Trabalho de curta duração: a face moderna do retrocesso

No dia 14 de janeiro, a pedido do secretário geral da CTB, Wagner Gomes, representei a Central em uma reunião no Ministério do Trabalho para discutir um pré-projeto de lei, de iniciativa do governo, denominado “Trabalho de Curta Duração”. Nesta reunião estavam presentes representantes do governo, dos trabalhadores e do patronato.

A proposta apresentada pelo governo objetiva alterar a CLT criando mais um artigo, de maneira a permitir a celebração de contrato de trabalho de curta duração. Estabelece que o contrato não exceda a 14 dias corridos e nem ultrapasse, no período de 12 meses, 60 dias de contrato com relação ao mesmo trabalhador.

O pré-projeto traz algumas “pérolas” do tipo: “na contratação (…) não se aplicam o disposto nos artigos 29, 41, 451 e 452 da CLT”. Ou seja, o patronato se desobriga a efetivar registro na carteira de trabalho, se desobriga ainda de vincular a qualificação profissional à atividade desenvolvida. E mais, caso haja prorrogação do contrato, este não implicará em efetivação. Também está subentendida a ausência dos sindicatos nas negociações. Os representantes do patronato adoraram a proposta.

Para minha surpresa, o secretário de Relações do Trabalho do MTE, Manoel Messias, inicia a reunião sobre o trabalho de curta duração dizendo que traz uma importante “inovação nas relações trabalhistas”; que a motivação inicial para tal “inovação” são os eventos da Copa do Mundo e as Olimpíadas. Acha ele, entretanto, a ideia “tão nova, moderna e boa”, que merece se tornar permanente. Daí a necessidade de ser incluída na CLT.

Atente a maneira sutil como a questão é colocada. Aquilo que parece uma insípida nuance na relação capital-trabalho, carrega mudanças estruturais, com desdobramentos extremamente nocivos ao trabalhador e as suas organizações.
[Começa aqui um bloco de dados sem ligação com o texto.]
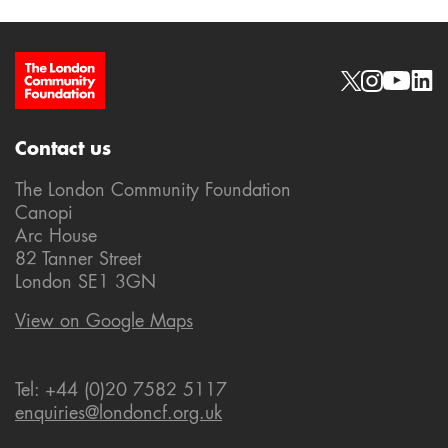
Site Footer
Social links
Contact us
The London Community Foundation
Canopi
Arc House
82 Tanner Street
London SE1 3GN
View on Google Maps
Tel: +44 (0)20 7582 5117
enquiries@londoncf.org.uk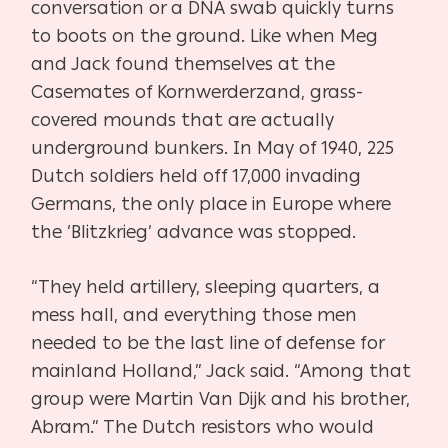
conversation or a DNA swab quickly turns
to boots on the
ground. Like when Meg
and Jack found themselves at the
Casemates of Kornwerderzand,
grass-
covered mounds that are actually
underground bunkers. In May of 1940, 225
Dutch
soldiers held off 17,000 invading
Germans, the only place in Europe where
the ‘Blitzkrieg’
advance was stopped.
“They held artillery, sleeping quarters, a
mess hall, and everything those men
needed to be the
last line of defense for
mainland Holland,” Jack said. “Among that
group were Martin Van Dijk
and his brother,
Abram.” The Dutch resistors who would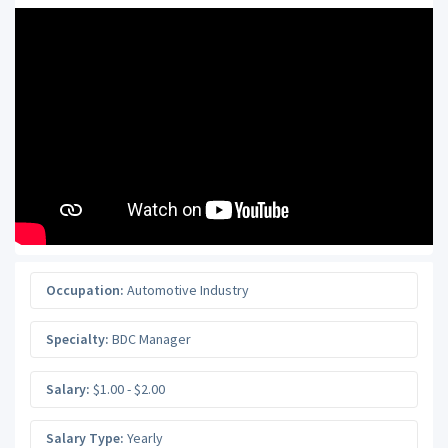
Occupation:
Automotive Industry
Specialty:
BDC Manager
Salary:
$1.00 - $2.00
Salary Type:
Yearly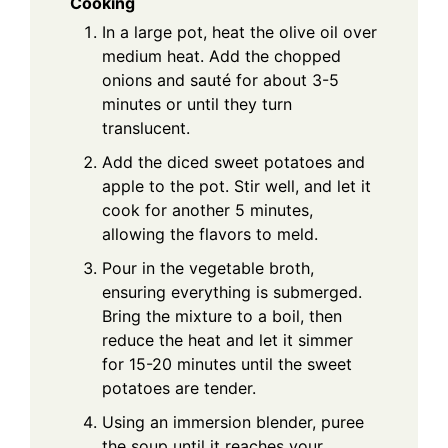
Cooking
In a large pot, heat the olive oil over
medium heat. Add the chopped
onions and sauté for about 3-5
minutes or until they turn
translucent.
Add the diced sweet potatoes and
apple to the pot. Stir well, and let it
cook for another 5 minutes,
allowing the flavors to meld.
Pour in the vegetable broth,
ensuring everything is submerged.
Bring the mixture to a boil, then
reduce the heat and let it simmer
for 15-20 minutes until the sweet
potatoes are tender.
Using an immersion blender, puree
the soup until it reaches your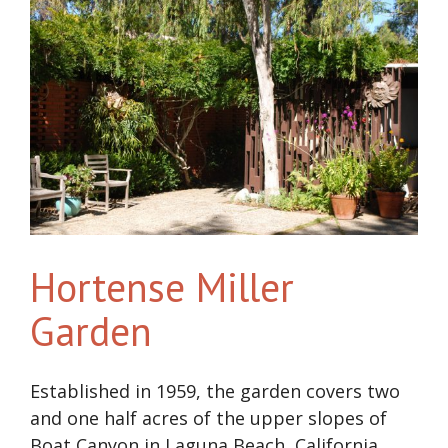
Hortense Miller
Garden
Established in 1959, the garden covers two
and one half acres of the upper slopes of
Boat Canyon in Laguna Beach, California.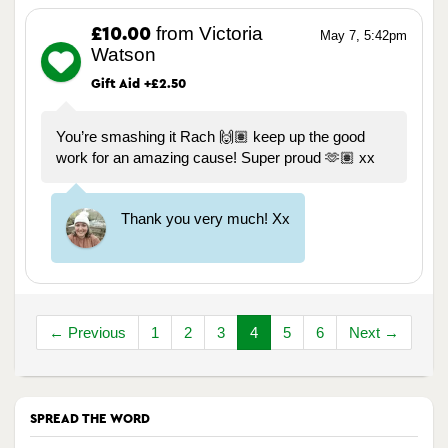
from Victoria
£10.00
May 7, 5:42pm
Watson
Gift Aid +£2.50
You’re smashing it Rach 🙌🏽 keep up the good
work for an amazing cause! Super proud 🫶🏽 xx
Thank you very much! Xx
← Previous
1
2
3
4
5
6
Next →
SPREAD THE WORD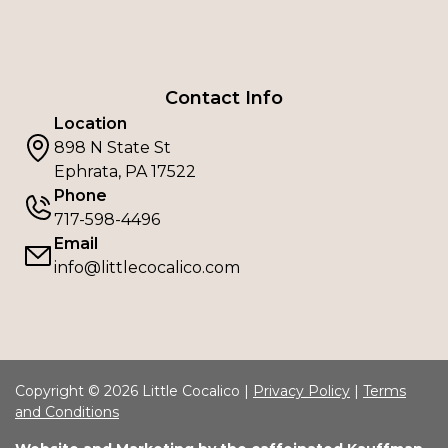
Contact Info
Location
898 N State St
Ephrata, PA 17522
Phone
717-598-4496
Email
info@littlecocalico.com
Copyright © 2026 Little Cocalico |
Privacy Policy
|
Terms
and Conditions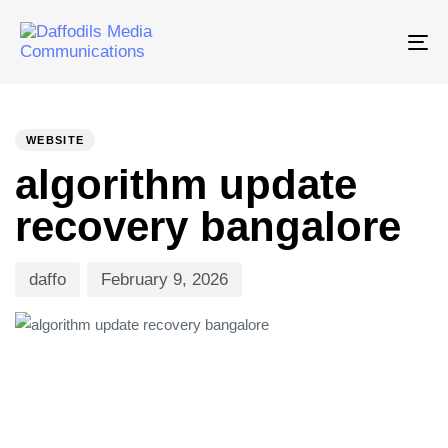
Tog
nav
PUBLISHED
Author
Published
IN:
on:
WEBSITE
algorithm update
recovery bangalore
daffo
February 9, 2026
O que está por trás do trabalho de curta duração não é Copa do Mundo não são os shows que necessitam de pessoal para o evento. O que está por trás desta proposta são as exigências do mercado atual, onde a produção, antes em série e em massa para obter economia de escala, passou à produção variada, diversificada e pronta para suprir o consumo.

Este novo mercado exige que a produção e os serviços aconteçam por meio de um processo de acumulação flexível, sustentada num estoque mínimo e ancorado em um sistema de reposição, do tipo presente nos supermercados, onde a necessidade do consumidor é que irá determinar o que será posto a venda. Ela se apoia na flexibilidade dos processos de trabalho, dos mercados de trabalho, dos produtos e serviços e padrões de consumo.

A inversão da lógica da produção em massa faz com que a empresa se estruture a partir de um número pequeno de empregados, e a variação na demanda do produto ou serviço é que vai determinar se este pequeno número será aumentado ou não. E para que isto aconteça, um exército de reserva de trabalhadores desempregados é necessário.

Entretanto, para que a efetiva flexibilização do aparato produtivo e de serviços se realize, é também imprescindível a flexibilização das leis trabalhistas, e para tanto, a fragilização dos sindicatos por meio da sua retirada como porta vozes dos trabalhadores é, sem a menor dúvida, o maior alvo do patronato em uma economia que avançou da sua condição oligopolista para transnacional.

Em síntese, o que o mercado quer é usar os representantes dos trabalhadores para legitimar e o Estado para legalizar este, hoje, ainda pré-projeto de lei.


Francisco das Chagas Firmino do Nascimento, o Chaguinha, é economista, mestre em Educação pela Universidade de Brasília e secretário de Política Sindical e Relações Institucionais da CTB.